◆ Problem statement
State the number of lines in the records beneath that hold the word "middle", and add nothing.

◆ ◆ ◆ ◆ ◆

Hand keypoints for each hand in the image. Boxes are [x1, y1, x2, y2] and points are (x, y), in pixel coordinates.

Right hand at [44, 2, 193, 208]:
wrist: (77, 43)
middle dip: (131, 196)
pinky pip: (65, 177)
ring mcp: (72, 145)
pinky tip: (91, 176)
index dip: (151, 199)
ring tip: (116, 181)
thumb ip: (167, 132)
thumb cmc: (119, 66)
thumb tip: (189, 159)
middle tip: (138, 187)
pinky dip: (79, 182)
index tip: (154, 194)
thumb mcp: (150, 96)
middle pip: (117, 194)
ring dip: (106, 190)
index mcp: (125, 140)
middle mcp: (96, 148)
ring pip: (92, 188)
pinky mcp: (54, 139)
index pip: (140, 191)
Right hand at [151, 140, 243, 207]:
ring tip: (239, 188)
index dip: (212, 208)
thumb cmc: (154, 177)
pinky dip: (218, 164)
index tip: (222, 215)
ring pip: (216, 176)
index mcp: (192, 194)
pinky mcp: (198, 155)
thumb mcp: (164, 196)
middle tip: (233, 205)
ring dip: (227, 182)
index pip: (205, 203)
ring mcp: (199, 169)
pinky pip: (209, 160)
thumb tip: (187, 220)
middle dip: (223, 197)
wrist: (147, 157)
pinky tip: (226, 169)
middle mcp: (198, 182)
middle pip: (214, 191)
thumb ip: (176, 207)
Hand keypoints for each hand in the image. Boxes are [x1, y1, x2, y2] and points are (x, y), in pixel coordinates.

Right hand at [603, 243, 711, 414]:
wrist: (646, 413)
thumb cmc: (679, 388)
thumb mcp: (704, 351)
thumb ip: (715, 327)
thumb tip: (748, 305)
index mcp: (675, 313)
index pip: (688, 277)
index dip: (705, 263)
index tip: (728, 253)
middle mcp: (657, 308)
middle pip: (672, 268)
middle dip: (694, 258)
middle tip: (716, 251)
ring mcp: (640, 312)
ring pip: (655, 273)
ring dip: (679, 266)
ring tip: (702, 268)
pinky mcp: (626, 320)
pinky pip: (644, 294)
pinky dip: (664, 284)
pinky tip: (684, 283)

◆ ◆ ◆ ◆ ◆

◆ Solution below
12